As for FanStory.com, I like this WDC site much better. It is easier to navigate. FanStory.com does have a free trial membership, which basically allows you to read and review, but you can't post your portfolio until you upgrade and pay a membership fee. They promise at least 3 reviews for each item in your portfolio.
|Friday, May 30, 2007
Reading a newsletter today regarding self-publishing reminded me of a something that happened last year. I received an e-mail from someone who claimed to be a great author and just came out with his recent "best seller," a gripping mystery.
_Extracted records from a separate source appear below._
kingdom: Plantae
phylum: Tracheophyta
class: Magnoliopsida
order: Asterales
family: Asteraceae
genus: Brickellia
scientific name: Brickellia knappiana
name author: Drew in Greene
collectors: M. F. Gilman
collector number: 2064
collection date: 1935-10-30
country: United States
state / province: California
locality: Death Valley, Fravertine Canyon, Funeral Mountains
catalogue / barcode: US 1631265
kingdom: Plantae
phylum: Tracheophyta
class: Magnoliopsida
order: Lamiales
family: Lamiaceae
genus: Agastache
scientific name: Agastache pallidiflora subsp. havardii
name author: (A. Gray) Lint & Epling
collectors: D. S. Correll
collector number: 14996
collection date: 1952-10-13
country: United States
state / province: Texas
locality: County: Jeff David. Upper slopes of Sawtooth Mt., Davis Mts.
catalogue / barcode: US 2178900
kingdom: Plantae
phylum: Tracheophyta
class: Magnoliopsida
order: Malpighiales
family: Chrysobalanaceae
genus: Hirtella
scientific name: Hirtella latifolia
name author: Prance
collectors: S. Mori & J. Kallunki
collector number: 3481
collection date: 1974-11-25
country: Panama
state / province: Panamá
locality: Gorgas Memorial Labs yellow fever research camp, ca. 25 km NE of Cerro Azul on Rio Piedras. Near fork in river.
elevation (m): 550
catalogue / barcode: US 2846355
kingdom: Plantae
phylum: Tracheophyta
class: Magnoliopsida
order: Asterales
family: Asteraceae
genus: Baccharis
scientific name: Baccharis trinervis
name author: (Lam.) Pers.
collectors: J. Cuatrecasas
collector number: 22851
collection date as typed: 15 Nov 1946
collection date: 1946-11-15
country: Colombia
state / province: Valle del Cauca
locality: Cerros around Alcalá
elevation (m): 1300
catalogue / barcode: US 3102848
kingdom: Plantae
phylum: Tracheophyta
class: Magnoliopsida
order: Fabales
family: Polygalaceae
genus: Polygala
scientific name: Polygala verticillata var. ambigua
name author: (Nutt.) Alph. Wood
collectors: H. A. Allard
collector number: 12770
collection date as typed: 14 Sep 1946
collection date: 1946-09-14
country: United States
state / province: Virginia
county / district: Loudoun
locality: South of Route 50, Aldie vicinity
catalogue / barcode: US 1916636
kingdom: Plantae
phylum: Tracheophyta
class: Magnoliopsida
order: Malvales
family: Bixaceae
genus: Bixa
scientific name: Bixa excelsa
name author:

He was giving me the opportunity to purchase it at a discounted price before it came out in the bookstores. At the time, I was working in a law office and not pursuing my writing career; and I had not visited WDC so I wasn't informed. I was naive, so I purchased his book. As I read the first couple pages, I was amazed by all the grammatical and spelling errors, but I read on. The story was very weak, but I couldn't get past all the errors. I finally ditched the book and immediately replied to the author's e-mail. I told him about all the errors and he replied saying that he had relied on his publishing company's editor to catch all his mistakes. I wondered. Having read the newsletter today, I think that he probably had the book self published and the company he went through probably wanted him to pay extra for editing. His marketing idea was great and he probably made sales from it; but he lost this reader and many more, I'm sure, because he didn't have it edited, or at least proofed.
I guess what I'm trying to say is that if anyone decides to self-publish, my suggestion would be, "Don't rely on the publishing company to fix your errors." It should be the author's responsibility to do it, unless, of course, they pay additional monies for editing and proofing.